Absently, she picked up a small paperweight of clear glass shaped like a heart, and turned it over and over in her hands. "But in the last couple of years, I've heard things that made me wonder if that was so. And when Louise came to me, told me of this place, and what you meant to do with it, I took it as a sign, a sign it was time to speak of it."

She studied his face. "Maybe it's too late to make any difference to you, or to me. But I needed to say it to your face. I'll take a truth test if you want it. Or I'll resign as I said I would, and you can write me off."

He told himself he didn't believe her, not a single word. But there was pain under his heart, like a knife between the ribs. He was afraid it was truth stabbing at him. "You should understand that at least some of what you're claiming I'll be able to verify or debunk."

"I hope you'll do just that. There's one other thing. She wore a claddaugh, a silver claddaugh on her left hand-like a wedding ring, she told me, that he'd bought her when you were born. His promise that you'd be a family, in the eyes of God and man. When she came out of the bedroom, Meg Roarke was wearing Siobhan's ring. The ring that girl wouldn't take off her finger, even after he'd beaten her. The bitch was wearing it on her pinky, as her hands were too fat for it.
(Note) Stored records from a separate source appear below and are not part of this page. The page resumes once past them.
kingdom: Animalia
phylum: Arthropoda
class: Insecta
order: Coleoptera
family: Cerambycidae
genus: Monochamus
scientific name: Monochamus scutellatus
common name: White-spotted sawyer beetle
And when she saw my eyes land on it, when she saw that I knew… she smiled."

Tears began to run down her cheeks now. "He killed her-because she left, because she came back. Because he could. And kept you, I suppose, because you were the image of him. If I hadn't pushed her so hard, had given her more time to heal. To think…"
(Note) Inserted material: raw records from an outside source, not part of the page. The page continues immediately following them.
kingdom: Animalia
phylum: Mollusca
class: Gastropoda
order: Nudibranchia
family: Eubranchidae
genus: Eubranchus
She wiped her face, and rose to go to her desk. From a drawer she took a small photograph. "This is all I have. I took this myself of the two of you the day before she left the shelter. You should have it," she said, and handed it to him.

He looked down, saw a young girl with red hair and green eyes still bruised from a beating. She wore a simple blue shirt with that red hair falling over its shoulders. She was smiling, though her eyes were sad and tired, she was smiling, with her cheek pressed against that of her baby. A face that was still rounded and soft with innocence, but unmistakably his own.